═════ EXTRACT ═════

Studebaker Stories:


Ed Sallia: Studebakers We Loved and Miss

By Ed Sallia,

It was a time before I can remember, filled with black and white photographs, Tommy Dorsey on the radio and the sweet pungent smell of smoke from autumn fires. My memories go back that far only in the photographs and stories shared by my parents. It was 1951 and I am two  years  old and as I stare at the photograph of me standing on the sidewalk in Indianapolis, bundled up against the late fall cold my eyes are drawn to the object which was of such interest to me at that tender age, the 1951 Studebaker Land Cruiser  that my father had just purchased.

The purchase of the Land Cruiser was preceded only a few months earlier by a brand new 1951 Starlight Coupe. Before the end of 1951 he would trade in the coupe for the new Land Cruiser with the new V8 engine and automatic transmission. Dad and mom had plans to move from Indiana to California and my dad wanted to have the latest thing from Studebaker to make the trip. He took the Coupe into the dealership for an oil change and noticed the new Land Cruiser sitting on the lot. Upon closer inspection he was astonished to see it had leopard skin upholstery.  Someone had spared no expense in outfitting the car with all the available options including the new V8 with automatic transmission. Back then Studebaker even took your leg measurement and adjusted the front seat to accommodate your height.  It was everything he wanted and more.

Dad's 1951 Land Cruiser

Just then the owner of the dealership approached him and asked if he was interested in buying it. My dad told him he thought it was probably out of his price range and that he had simply come to the dealership to get an oil change. The owner asked which car was his and dad pointed to his new Starlight coupe with barely 500 miles on it. The owner nodded and then explained that he had ordered the Land Cruiser as a surprise birthday present for his wife but she had spurned it. He was not happy about this and wanted the car off his lot so he would not have to look at it again. He told  my dad he would give him more than his Starlight Coupe was worth in trade and would sell him the Land Cruiser for what he had paid for it as a dealer. Dad jumped on it immediately. He was the happiest man in Indianapolis at that moment.
A few weeks later dad and a friend drove the Land Cruiser to California through almost a dozen states and one of the biggest snow storms in years. The car drove like a dream and shrugged off the snow and ice with little effort. Mom and I followed several weeks later by airplane.

Dad's 1951 Land Cruiser

Several years later dad traded in the Land Cruiser for something else. Even he can’t remember what it was. Over time we moved from central California to the Los Angeles area and the parade of cars cycled as surely as the years. I can recall him owning a Morris Minor which was very cramped for our family, now six strong. Trips to Phoenix to visit dads mother were something to dread.

═════ STUDY MATERIAL ═════

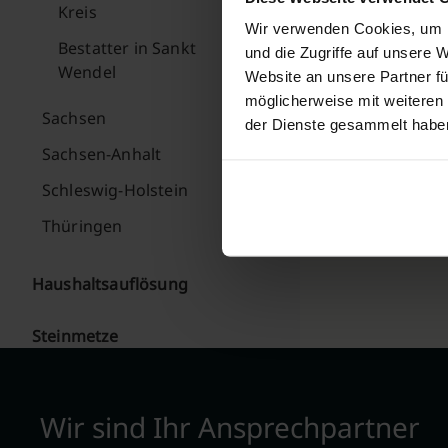
Kreis
Wir verwenden Cookies, um I
Bestatter in Sankt
und die Zugriffe auf unsere 
Wendel
Website an unsere Partner fü
möglicherweise mit weiteren
Sachsen
der Dienste gesammelt habe
Sachsen-Anhalt
Schleswig-Holstein
Thüringen
Haushaltsauflösung
Steinmetze
Wir sind Ihr Ansprechpartner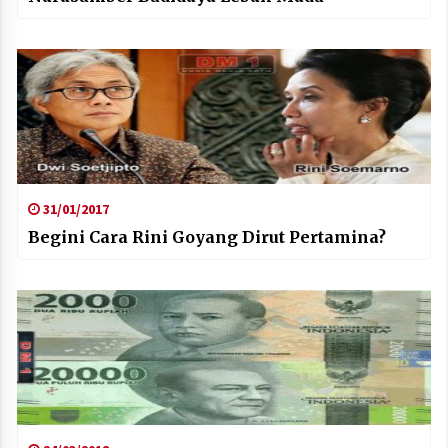
31/01/2017
Begini Cara Rini Goyang Dirut Pertamina?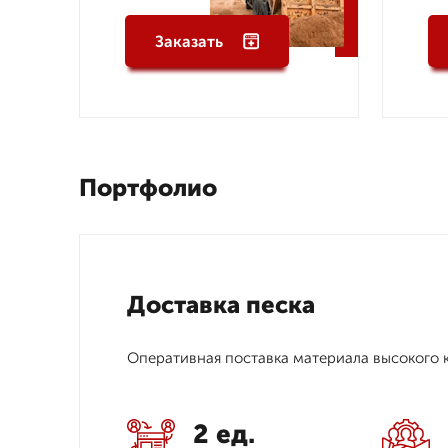
Заказать
Портфолио
Доставка песка
Оперативная поставка материала высокого 
2 ед.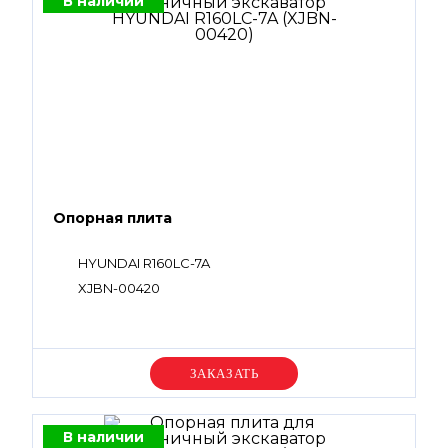
В наличии
Опорная плита
HYUNDAI R160LC-7A
XJBN-00420
Уточняйте цену
В наличии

═════

* TASK TO COMPLETE: Please take the Studebaker memoir further, starting right after its last sentence.

* ANSWER TO THIS EXERCISE:
Finally, in 1962 dad came to his senses and bought another new Studebaker, a dark blue Lark VIII wagon. We could now go to Phoenix in comfort and style. The first time we went we got caught in a vicious sandstorm which stripped the paint off the front of the car even though dad had pulled off the highway and waited at the side of the road until the storm passed.

I remember the car was very tight and kept the sand out of the inside quite well. Dad got her re-painted back to new and it soon became mom’s daily driver as dad went on a Studebaker buying rampage. All those years of pent up desire came rushing out in a stream of older models that he had wished he had bought when they were new but never did.

1962 Lark Wagon and 1955 Commander

Next there was the 1955 Commander Coupe which got some serious engine modifications, a hawk instrument panel and a gold metal flake paint job that looked like a million dollars. That car was eventually passed along to me and became my first Studebaker. It was love at first drive. She looked fantastic and ran like hell on steroids.

Dad replaced the Commander as his daily driver with a 1957 Golden Hawk that he bought from a friend at work. It was not running at the time. The car came with a pair of McCullough superchargers.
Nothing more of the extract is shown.